Beter een half ei, als een ijdele schale.
't Is beter een once geluk, als ne kilo verstand.
‘Bloed trekt,’ zei de boer, en hij liep achter ziju zwijn.
Wegloopen, is plekke verkoopen.
Ze zijn toch zoo raar: ge zoudt ze moeten zoeken met ne lanteerne bij klaren dage.
De boter is er met ne kruisboge op geschoten = ze ligt stijf dunne.
‘Ze gaan u daar aan den terrepot plakken’ = 't is daar pek op de stoelen = ge zult u daar lange bezighouden.
Ondank is 's werelds loon.
Iemand blauw en groene slaan = iemand lot slaan.
't Is e keuntje in nen brouwketel = 't Is en boontje in nen brouwketel.
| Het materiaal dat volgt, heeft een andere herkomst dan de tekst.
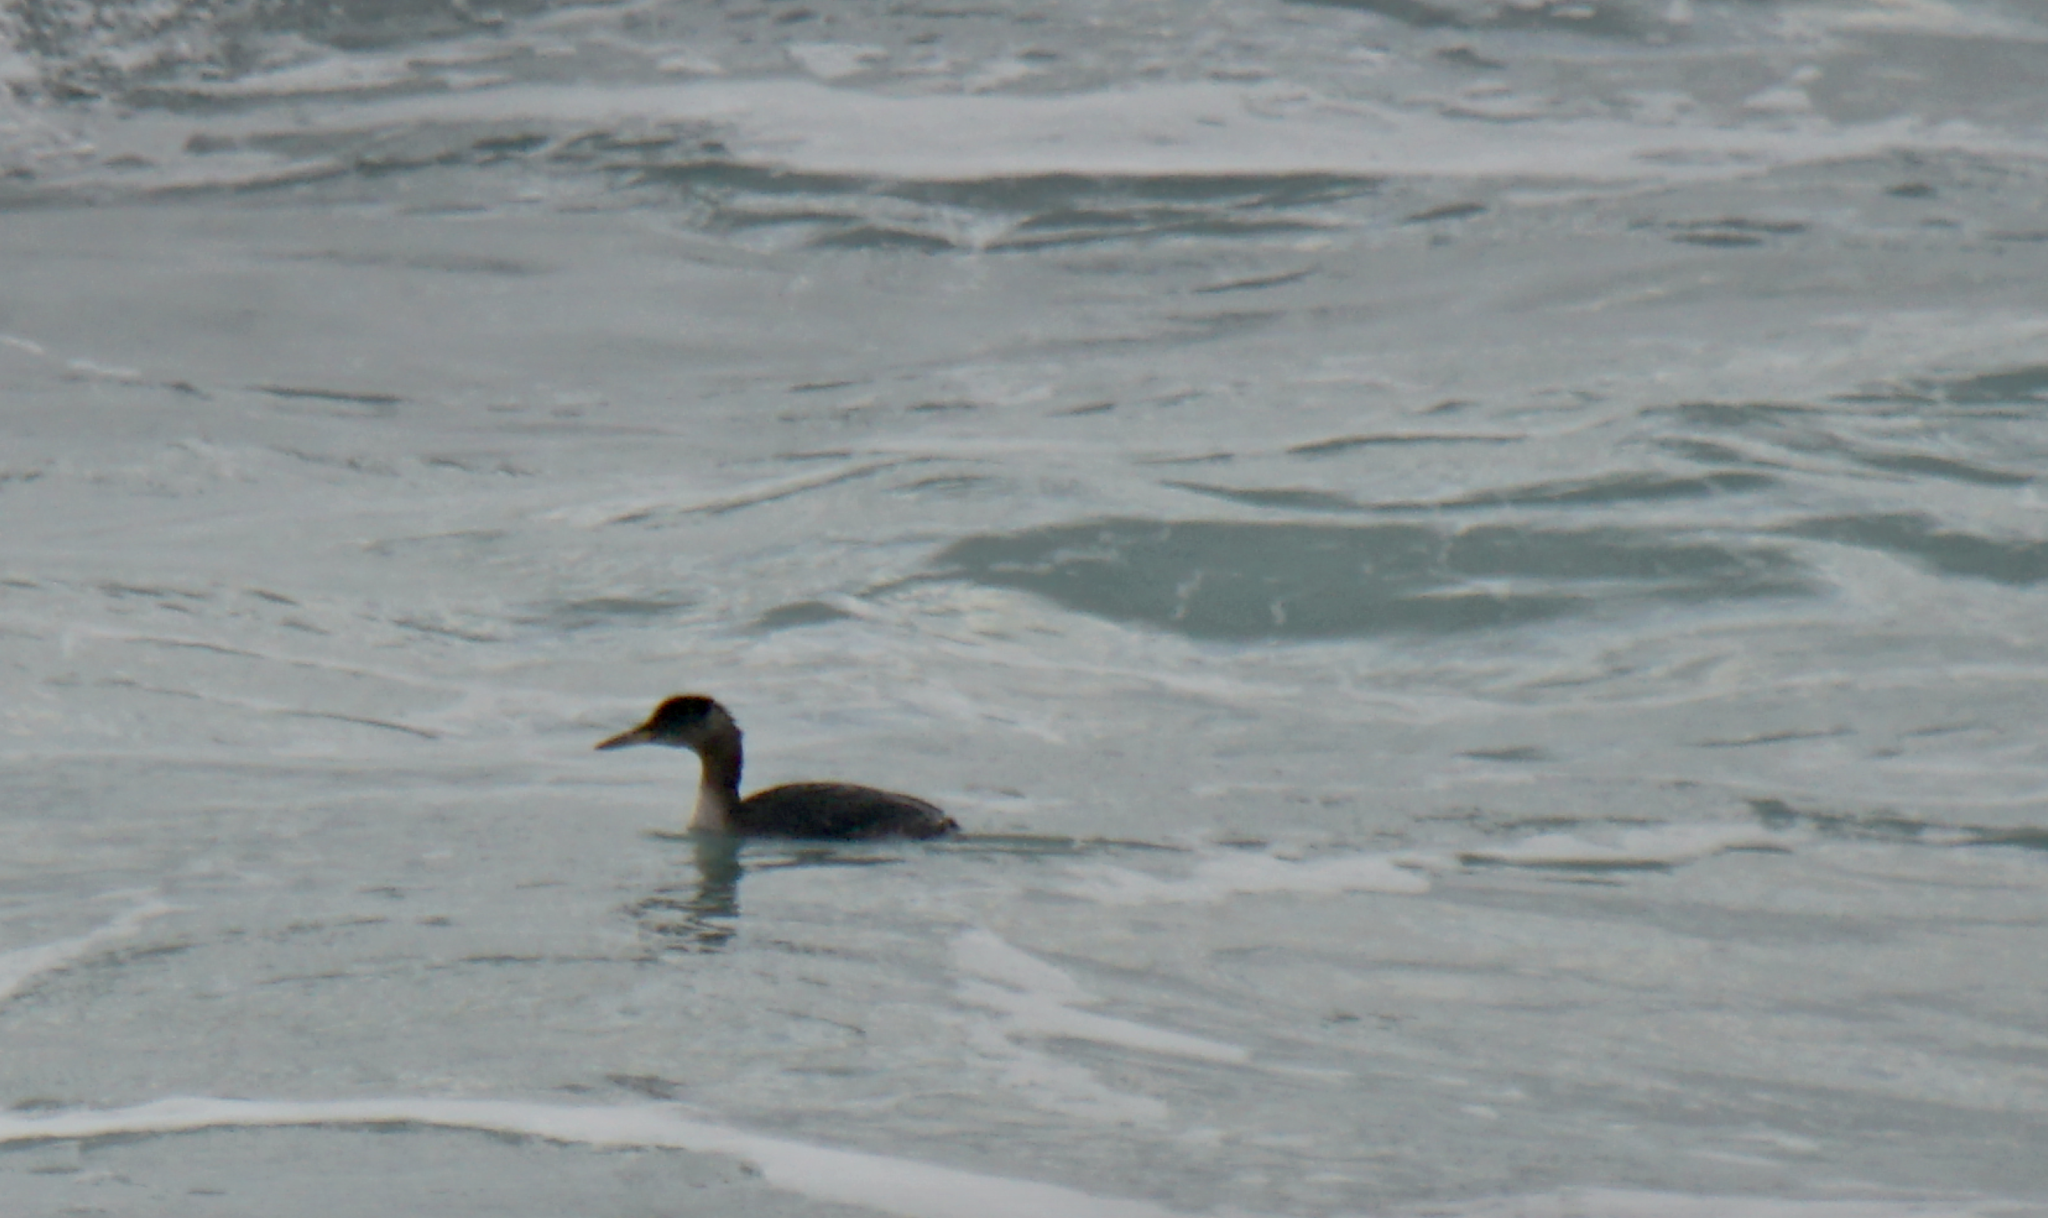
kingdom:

Nu zal den aap uit de mouwe komen = 't Is daar dat de koe (den hond) gebonden ligt, dat de schoe duwt.
Hij en heeft er maar viere en e koekebrood = 't Is een vijze los.
Kruipt in uw bedde, en dekt u met uw' kloefen.
Hij heeft ne savel aan - Hij heeft den zinder in den zak = Hij heeft Stien mee = Hij is dronken.
Van een die kwaad is: ‘'t Zit snuif en peper in zijn bloed.’
Hij en is 't poer niet weerd om in de zee geschoten te worden.
En verkoopt het vel van den beer niet, eer dat hij geschoten is.
‘Kraakijs en is geen breekijs,’ zeggen de jongens als het ijs kraakt, en ze'n schaverdijnen maar voort.
Ons Heere en slaat nooit met geen twee roên te gelijk.
't Geld brengt er vele naar d'helle, en 'n blijft er zelve niet.
Dat is toch ne fliklamooi van ne jongen.
Peist gij dat ik mij daar ga leggen om uwen dweil te zijn? = Peist gij dat ik u slavelijk ga dienen?
Hij en is van den eersten leugen niet dood, en van den tweeden niet begraven.
Hij ziet altijd over d'hage van zijnen hof, en ziet al 't wied in den hof van zijnen gebuur.
De vos verliest wel zijn hair, maar zijn knepe niet.
't Is een lijsoore van e ventje = een fijnoore.
Als men zegt: ‘Wuk’ (welk, wat) antwoordt men: ‘Pietje Hanebuk.’